(WJHL) – Greene County leadership may not be ready to commit to a proposed $21 million drug treatment facility to be paid for with Baby Doe opioid lawsuit settlement funds.

The facility would be located in Carter County and cover that nine-county area in Northeast Tennessee, making up the areas included as plaintiffs alongside Baby Doe in the opioid lawsuit.

It would be an extended-stay drug treatment center aiming to rehabilitate non-violent drug offenders and prepare them for re-entry into society.

But other than the price tag, Greene County Mayor Kevin Morrison told News Channel 11 he’s not heard much in the form of concrete plans for the management or unending costs associated with such a facility.

“There’s a great vision there’s a great willingness. There’s a great recognition that this is needed. But there’s nothing concrete out there that at least I have seen that I can go to my county commission with a great deal of faith and say ‘our region needs this. We want to be a part of it. We want to participate. This is what it’s going to cost. This is whose This is who’s administering the services. This is the liability to our county. This is who’s participating, the state’s kicking in X amount of dollars,'” he said.

Greene County received approximately $2.4 million. Funds are being dispersed based on population, and there are no restrictions on how localities use the funds.

Morrison explained that the county is using its allotment from the lawsuit to pay down county debt dealing with drug-related offenses.

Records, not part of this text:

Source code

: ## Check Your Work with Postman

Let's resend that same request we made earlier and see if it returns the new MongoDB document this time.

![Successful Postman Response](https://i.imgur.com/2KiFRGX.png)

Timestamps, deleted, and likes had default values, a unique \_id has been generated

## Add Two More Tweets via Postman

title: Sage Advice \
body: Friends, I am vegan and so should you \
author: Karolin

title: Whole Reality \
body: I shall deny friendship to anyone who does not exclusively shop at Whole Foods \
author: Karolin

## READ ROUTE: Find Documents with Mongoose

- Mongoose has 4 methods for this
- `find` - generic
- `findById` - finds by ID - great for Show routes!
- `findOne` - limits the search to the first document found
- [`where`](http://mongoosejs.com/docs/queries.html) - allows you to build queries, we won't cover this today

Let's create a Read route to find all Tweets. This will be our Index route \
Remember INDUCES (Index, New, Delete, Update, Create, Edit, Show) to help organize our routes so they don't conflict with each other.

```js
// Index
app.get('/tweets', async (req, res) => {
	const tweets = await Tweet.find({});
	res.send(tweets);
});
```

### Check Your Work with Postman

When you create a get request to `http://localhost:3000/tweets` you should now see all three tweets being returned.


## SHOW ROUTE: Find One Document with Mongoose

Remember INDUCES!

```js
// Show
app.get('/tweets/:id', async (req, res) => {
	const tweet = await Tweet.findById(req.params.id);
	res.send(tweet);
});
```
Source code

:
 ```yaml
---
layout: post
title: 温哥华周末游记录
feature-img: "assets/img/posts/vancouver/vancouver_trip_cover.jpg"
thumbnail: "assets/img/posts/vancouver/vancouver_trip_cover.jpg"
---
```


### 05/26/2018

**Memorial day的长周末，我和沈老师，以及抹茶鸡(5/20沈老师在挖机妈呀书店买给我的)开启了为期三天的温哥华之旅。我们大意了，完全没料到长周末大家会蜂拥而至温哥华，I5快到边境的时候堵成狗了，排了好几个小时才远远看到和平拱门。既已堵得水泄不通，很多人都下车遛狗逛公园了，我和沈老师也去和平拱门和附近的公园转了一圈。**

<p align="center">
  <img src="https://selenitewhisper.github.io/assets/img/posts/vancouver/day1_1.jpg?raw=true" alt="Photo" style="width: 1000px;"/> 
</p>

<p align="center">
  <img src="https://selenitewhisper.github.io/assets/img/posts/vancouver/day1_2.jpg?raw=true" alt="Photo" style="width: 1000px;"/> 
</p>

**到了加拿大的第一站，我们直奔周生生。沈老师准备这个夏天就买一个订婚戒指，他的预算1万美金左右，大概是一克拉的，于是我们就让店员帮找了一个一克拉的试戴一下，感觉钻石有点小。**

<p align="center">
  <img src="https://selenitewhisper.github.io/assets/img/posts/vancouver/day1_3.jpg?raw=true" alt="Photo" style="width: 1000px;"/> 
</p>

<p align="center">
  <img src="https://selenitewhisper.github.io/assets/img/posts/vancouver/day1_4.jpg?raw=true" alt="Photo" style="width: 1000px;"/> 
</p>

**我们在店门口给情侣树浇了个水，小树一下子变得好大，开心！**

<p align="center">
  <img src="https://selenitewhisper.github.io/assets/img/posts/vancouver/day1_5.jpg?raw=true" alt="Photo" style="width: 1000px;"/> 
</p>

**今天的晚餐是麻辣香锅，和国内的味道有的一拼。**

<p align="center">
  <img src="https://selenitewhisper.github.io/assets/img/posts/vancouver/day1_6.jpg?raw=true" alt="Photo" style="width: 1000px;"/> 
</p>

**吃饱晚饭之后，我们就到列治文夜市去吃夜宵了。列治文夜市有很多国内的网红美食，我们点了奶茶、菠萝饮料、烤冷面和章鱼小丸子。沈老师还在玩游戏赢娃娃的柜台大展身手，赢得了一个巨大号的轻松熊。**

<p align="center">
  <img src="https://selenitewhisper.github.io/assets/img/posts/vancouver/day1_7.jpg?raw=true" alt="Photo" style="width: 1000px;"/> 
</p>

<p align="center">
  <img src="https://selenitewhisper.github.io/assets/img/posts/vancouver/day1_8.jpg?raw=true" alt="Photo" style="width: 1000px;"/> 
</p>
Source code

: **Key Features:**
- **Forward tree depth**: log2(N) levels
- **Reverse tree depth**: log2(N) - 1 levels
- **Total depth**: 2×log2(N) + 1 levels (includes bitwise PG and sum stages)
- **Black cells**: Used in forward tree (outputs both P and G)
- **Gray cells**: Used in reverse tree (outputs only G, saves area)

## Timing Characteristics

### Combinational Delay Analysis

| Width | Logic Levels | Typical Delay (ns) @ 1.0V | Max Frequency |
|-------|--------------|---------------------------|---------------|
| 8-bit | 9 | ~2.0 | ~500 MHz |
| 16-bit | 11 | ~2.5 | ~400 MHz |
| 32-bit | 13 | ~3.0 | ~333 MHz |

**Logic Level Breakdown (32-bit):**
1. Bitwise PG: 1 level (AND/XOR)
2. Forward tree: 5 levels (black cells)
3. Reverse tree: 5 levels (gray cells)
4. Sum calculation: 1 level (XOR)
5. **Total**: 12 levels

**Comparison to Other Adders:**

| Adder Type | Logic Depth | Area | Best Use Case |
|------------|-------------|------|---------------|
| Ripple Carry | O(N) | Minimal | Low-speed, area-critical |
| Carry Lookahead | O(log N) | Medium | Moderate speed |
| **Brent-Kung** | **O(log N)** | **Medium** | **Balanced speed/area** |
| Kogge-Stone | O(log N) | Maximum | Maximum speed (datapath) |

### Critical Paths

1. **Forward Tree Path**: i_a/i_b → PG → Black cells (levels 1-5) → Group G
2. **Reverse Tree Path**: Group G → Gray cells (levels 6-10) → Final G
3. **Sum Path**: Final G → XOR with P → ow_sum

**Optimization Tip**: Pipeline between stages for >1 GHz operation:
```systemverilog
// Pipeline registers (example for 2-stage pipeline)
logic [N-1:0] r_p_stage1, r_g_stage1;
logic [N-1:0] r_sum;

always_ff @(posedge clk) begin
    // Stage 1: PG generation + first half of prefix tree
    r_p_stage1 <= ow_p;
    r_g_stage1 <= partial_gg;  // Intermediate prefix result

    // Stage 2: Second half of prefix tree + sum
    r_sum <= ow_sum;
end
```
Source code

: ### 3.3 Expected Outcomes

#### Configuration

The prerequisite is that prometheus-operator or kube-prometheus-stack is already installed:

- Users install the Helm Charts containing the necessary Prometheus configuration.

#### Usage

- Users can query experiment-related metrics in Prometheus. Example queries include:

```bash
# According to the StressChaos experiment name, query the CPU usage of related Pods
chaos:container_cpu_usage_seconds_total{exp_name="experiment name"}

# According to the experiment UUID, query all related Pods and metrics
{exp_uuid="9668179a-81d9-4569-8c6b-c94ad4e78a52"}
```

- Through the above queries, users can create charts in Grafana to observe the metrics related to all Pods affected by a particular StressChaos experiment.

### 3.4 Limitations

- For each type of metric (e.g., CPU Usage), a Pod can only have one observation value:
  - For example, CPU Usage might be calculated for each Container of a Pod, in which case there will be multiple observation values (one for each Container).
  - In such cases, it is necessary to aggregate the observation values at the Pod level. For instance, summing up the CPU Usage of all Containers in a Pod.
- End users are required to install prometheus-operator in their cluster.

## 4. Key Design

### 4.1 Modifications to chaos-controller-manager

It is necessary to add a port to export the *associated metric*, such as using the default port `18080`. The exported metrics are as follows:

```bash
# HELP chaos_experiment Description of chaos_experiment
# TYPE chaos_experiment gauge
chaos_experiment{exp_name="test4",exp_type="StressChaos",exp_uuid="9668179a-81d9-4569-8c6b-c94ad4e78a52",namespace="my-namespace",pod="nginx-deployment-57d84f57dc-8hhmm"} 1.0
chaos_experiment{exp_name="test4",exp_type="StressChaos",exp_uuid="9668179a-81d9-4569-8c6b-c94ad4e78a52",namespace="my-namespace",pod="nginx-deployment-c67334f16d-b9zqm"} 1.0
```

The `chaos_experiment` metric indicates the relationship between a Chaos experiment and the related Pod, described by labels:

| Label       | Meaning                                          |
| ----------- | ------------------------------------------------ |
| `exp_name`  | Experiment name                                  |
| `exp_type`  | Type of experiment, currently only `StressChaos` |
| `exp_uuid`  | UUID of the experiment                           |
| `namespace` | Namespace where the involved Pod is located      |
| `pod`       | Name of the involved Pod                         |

“We have cases, dozens of cases that are in languishing and have languished in Greene counties court system for months and years. With a lot of these cases being pleaded down to misdemeanor cases and then dismissed for time served, and those bills fall directly on the taxpayers,” he said. “There’s a lot of people out there with a lot of good ideas and we’re not going to entertain those until we pay the bills that we already had.”

Morrison added he’s not ready to ask his county commission for “a blank check” until he has more answers, but he said he’s not even sure who would be responsible for getting him those answers.

“The funding that was awarded through the settlement of these lawsuits with the pharmaceutical companies. That’s one-time money…and now we’re talking about a perpetually operating program, with employees with overhead with liability that’s going to require you know, some type of maintenance of effort,” he said.

He added that he is not ruling out participation in a facility to address addiction, he just requires a proper plan.

“Just show us a plan. We have the regional juvenile detention facility up in Johnson City that all the counties are members of. At some point, I envision that something along those lines may be set up and established and operated very similarly to that,” he said.

Sullivan County Mayor Richard Venable said the commission voted to give most of the settlement to the facility and keep some for the county drug court.

“But Judge Goodwin was here and he said, ‘Look, this is so important. I would rather you just give all the money to establishing this Regional Drug Treatment Center,’ and the county commission did unanimously,” he said.

So, now Sullivan County leadership is going all in on the proposed drug recovery facility.

“We can build all the jails in the world, but that’s not the solution to our major problem here in Northeast Tennessee and its drug addiction and mental health issues,” Venable said.

The Hawkins County Commission’s budget committee proposed to allocate $400,000 of its more than $1 million in settlement funds to the facility.